Record excerpts section start

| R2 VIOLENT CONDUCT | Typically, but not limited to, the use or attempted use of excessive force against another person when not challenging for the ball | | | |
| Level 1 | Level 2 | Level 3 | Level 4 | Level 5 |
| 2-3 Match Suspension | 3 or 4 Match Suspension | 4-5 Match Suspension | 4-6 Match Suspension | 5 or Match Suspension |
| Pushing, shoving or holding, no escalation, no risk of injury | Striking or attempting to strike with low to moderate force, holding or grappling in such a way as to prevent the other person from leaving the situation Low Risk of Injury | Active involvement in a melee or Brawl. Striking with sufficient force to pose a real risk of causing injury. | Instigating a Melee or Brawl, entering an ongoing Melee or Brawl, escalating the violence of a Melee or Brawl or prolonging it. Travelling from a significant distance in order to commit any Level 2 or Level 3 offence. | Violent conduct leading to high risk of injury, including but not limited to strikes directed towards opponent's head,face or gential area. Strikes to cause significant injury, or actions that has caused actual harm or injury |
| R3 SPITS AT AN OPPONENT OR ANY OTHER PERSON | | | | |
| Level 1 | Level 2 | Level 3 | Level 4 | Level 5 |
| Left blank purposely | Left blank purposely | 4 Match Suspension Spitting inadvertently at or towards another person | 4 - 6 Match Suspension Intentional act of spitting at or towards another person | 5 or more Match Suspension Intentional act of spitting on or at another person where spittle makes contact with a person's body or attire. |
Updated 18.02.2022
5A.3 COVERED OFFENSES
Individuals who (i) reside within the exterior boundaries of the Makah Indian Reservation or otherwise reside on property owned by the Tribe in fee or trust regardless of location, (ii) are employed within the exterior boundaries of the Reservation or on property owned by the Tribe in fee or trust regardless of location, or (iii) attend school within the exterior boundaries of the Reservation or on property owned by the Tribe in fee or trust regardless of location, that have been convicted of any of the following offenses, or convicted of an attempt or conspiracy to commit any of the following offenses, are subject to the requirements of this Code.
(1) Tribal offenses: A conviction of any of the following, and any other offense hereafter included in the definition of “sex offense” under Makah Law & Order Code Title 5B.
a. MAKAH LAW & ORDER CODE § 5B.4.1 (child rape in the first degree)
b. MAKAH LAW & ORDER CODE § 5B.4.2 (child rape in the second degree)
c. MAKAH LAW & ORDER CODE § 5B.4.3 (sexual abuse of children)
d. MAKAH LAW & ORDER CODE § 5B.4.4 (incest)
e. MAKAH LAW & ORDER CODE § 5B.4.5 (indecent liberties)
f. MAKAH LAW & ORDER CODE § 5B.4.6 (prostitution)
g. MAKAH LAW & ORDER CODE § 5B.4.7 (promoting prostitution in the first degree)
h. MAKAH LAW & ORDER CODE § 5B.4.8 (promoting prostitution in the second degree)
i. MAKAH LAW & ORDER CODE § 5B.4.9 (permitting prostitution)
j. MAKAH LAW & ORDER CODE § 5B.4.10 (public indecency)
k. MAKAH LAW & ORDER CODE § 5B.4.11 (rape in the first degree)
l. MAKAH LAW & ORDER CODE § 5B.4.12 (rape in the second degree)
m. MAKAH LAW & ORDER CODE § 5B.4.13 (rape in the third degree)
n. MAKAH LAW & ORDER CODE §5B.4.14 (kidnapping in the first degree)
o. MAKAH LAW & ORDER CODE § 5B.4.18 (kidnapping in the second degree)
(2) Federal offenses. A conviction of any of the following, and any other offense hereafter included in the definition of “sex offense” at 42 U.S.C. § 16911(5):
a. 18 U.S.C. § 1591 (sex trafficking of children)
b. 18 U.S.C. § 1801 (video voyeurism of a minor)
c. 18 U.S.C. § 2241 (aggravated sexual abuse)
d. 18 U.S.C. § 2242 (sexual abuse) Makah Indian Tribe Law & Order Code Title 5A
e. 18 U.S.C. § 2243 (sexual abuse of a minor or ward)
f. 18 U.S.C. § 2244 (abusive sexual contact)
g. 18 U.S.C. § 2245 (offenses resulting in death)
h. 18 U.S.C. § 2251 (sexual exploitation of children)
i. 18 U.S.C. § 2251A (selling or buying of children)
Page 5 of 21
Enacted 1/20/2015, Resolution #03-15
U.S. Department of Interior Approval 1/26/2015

Record excerpts section end

● About this exercise
Without omission, retype the full listing shown above.

● Response to the exercise
| R2 VIOLENT CONDUCT | Typically, but not limited to, the use or attempted use of excessive force against another person when not challenging for the ball | | | |
| Level 1 | Level 2 | Level 3 | Level 4 | Level 5 |
| 2-3 Match Suspension | 3 or 4 Match Suspension | 4-5 Match Suspension | 4-6 Match Suspension | 5 or Match Suspension |
| Pushing, shoving or holding, no escalation, no risk of injury | Striking or attempting to strike with low to moderate force, holding or grappling in such a way as to prevent the other person from leaving the situation Low Risk of Injury | Active involvement in a melee or Brawl. Striking with sufficient force to pose a real risk of causing injury. | Instigating a Melee or Brawl, entering an ongoing Melee or Brawl, escalating the violence of a Melee or Brawl or prolonging it. Travelling from a significant distance in order to commit any Level 2 or Level 3 offence. | Violent conduct leading to high risk of injury, including but not limited to strikes directed towards opponent's head,face or gential area. Strikes to cause significant injury, or actions that has caused actual harm or injury |
| R3 SPITS AT AN OPPONENT OR ANY OTHER PERSON | | | | |
| Level 1 | Level 2 | Level 3 | Level 4 | Level 5 |
| Left blank purposely | Left blank purposely | 4 Match Suspension Spitting inadvertently at or towards another person | 4 - 6 Match Suspension Intentional act of spitting at or towards another person | 5 or more Match Suspension Intentional act of spitting on or at another person where spittle makes contact with a person's body or attire. |
Updated 18.02.2022
5A.3 COVERED OFFENSES
Individuals who (i) reside within the exterior boundaries of the Makah Indian Reservation or otherwise reside on property owned by the Tribe in fee or trust regardless of location, (ii) are employed within the exterior boundaries of the Reservation or on property owned by the Tribe in fee or trust regardless of location, or (iii) attend school within the exterior boundaries of the Reservation or on property owned by the Tribe in fee or trust regardless of location, that have been convicted of any of the following offenses, or convicted of an attempt or conspiracy to commit any of the following offenses, are subject to the requirements of this Code.
(1) Tribal offenses: A conviction of any of the following, and any other offense hereafter included in the definition of “sex offense” under Makah Law & Order Code Title 5B.
a. MAKAH LAW & ORDER CODE § 5B.4.1 (child rape in the first degree)
b. MAKAH LAW & ORDER CODE § 5B.4.2 (child rape in the second degree)
c. MAKAH LAW & ORDER CODE § 5B.4.3 (sexual abuse of children)
d. MAKAH LAW & ORDER CODE § 5B.4.4 (incest)
e. MAKAH LAW & ORDER CODE § 5B.4.5 (indecent liberties)
f. MAKAH LAW & ORDER CODE § 5B.4.6 (prostitution)
g. MAKAH LAW & ORDER CODE § 5B.4.7 (promoting prostitution in the first degree)
h. MAKAH LAW & ORDER CODE § 5B.4.8 (promoting prostitution in the second degree)
i. MAKAH LAW & ORDER CODE § 5B.4.9 (permitting prostitution)
j. MAKAH LAW & ORDER CODE § 5B.4.10 (public indecency)
k. MAKAH LAW & ORDER CODE § 5B.4.11 (rape in the first degree)
l. MAKAH LAW & ORDER CODE § 5B.4.12 (rape in the second degree)
m. MAKAH LAW & ORDER CODE § 5B.4.13 (rape in the third degree)
n. MAKAH LAW & ORDER CODE §5B.4.14 (kidnapping in the first degree)
o. MAKAH LAW & ORDER CODE § 5B.4.18 (kidnapping in the second degree)
(2) Federal offenses. A conviction of any of the following, and any other offense hereafter included in the definition of “sex offense” at 42 U.S.C. § 16911(5):
a. 18 U.S.C. § 1591 (sex trafficking of children)
b. 18 U.S.C. § 1801 (video voyeurism of a minor)
c. 18 U.S.C. § 2241 (aggravated sexual abuse)
d. 18 U.S.C. § 2242 (sexual abuse) Makah Indian Tribe Law & Order Code Title 5A
e. 18 U.S.C. § 2243 (sexual abuse of a minor or ward)
f. 18 U.S.C. § 2244 (abusive sexual contact)
g. 18 U.S.C. § 2245 (offenses resulting in death)
h. 18 U.S.C. § 2251 (sexual exploitation of children)
i. 18 U.S.C. § 2251A (selling or buying of children)
Page 5 of 21
Enacted 1/20/2015, Resolution #03-15
U.S. Department of Interior Approval 1/26/2015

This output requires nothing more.